Primer is not the same as a finish coat. Primer seals porous surfaces, improves adhesion, blocks stains, and helps with color transition. Use primer for new drywall, bare wood, patched areas, water stains, smoke stains, glossy surfaces, and dark-to-light changes.
Paint Coverage and Real-World Conditions
Most interior wall paints cover roughly 300 to 400 square feet per gallon per coat. Premium paints may cover better, while cheaper paint, rough surfaces, porous walls, or deep colors may cover less. The calculator defaults to 350 square feet per gallon because it is a practical middle-ground estimate.
Surface texture can significantly reduce coverage.

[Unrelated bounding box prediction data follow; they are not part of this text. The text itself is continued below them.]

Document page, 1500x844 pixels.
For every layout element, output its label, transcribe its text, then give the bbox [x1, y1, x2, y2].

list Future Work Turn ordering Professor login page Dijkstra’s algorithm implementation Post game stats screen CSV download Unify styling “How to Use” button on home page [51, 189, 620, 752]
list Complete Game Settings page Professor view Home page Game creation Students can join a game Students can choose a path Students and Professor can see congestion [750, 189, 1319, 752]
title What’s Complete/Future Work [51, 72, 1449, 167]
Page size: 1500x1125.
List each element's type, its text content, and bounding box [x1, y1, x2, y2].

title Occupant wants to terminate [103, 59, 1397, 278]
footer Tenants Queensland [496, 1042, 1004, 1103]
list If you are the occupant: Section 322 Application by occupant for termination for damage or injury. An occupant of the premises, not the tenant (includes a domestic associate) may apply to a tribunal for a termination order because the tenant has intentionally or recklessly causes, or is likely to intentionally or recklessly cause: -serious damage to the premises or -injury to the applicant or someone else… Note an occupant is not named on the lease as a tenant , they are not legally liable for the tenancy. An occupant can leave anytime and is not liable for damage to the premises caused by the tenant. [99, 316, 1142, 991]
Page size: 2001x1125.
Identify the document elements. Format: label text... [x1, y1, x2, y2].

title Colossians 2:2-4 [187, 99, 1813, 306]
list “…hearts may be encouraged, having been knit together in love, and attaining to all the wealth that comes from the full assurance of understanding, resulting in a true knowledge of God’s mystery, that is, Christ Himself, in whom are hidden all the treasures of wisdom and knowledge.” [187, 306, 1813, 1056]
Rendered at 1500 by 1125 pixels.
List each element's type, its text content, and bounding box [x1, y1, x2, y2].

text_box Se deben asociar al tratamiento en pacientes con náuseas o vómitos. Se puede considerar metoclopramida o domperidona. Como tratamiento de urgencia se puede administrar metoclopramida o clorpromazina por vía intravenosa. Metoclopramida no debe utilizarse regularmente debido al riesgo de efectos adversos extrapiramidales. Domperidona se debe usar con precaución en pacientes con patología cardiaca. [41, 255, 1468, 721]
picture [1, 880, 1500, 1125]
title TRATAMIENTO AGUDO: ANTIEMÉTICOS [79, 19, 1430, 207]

A smooth wall needs less paint than knockdown texture, orange peel, brick, stucco, or rough plaster. When painting textured surfaces, increase the waste allowance or choose lower coverage per gallon.
Primer, Ceiling, and Trim Paint
Ceiling paint is often flat and formulated to reduce splatter and hide imperfections. If you are painting walls only, turn ceiling paint off in Advanced Options. If you are painting the entire room, include the ceiling to avoid underestimating material.
Trim paint is usually a different product than wall paint. Baseboards, casing, doors, and window trim often use satin, semi-gloss, or enamel finishes for durability and cleaning. This calculator estimates trim paint from linear feet, which works well for baseboards and simple trim. Detailed trim, crown molding, wainscoting, doors, and built-ins may require more paint.
Practical Applications
Homeowner Uses
Contractor and Landlord Uses
Common Paint Estimating Mistakes
The biggest mistake is forgetting coats. Paint coverage is listed per gallon per coat, so two coats require twice the coverage area. Another mistake is ignoring primer on porous surfaces. New drywall can absorb paint unevenly without primer, leading to more finish paint and a poor result.
People also forget ceilings, closets, trim, doors, accent walls, stairwells, and touch-up paint. Another common issue is subtracting all doors and windows even when the doors, frames, or trim will be painted separately. Deduct openings only from the wall paint estimate, then estimate trim and door paint separately when needed.
Expert Recommendations
Use the paint can label for coverage whenever possible. Add 10% waste for most interior jobs and more for textured walls, porous surfaces, rough plaster, or complex rooms. Buy enough paint from the same batch when color consistency matters. Keep leftover paint for touch-ups, especially in high-traffic rooms, rental properties, kids’ rooms, hallways, kitchens, and bathrooms.
For best results, clean walls, repair holes, sand rough patches, caulk trim gaps, tape carefully, use the right roller nap, maintain a wet edge, and allow proper drying time between coats. Good prep often matters more than buying expensive paint.
Conclusion
This paint calculator gives a practical estimate of paint gallons, primer, trim paint, paintable area, recommended purchase quantity, and project cost. It is ideal for planning interior painting projects quickly while still accounting for common real-world factors like doors, windows, ceiling area, coats, coverage, waste, and primer. Final quantities may vary based on surface condition, texture, color change, paint quality, and application method.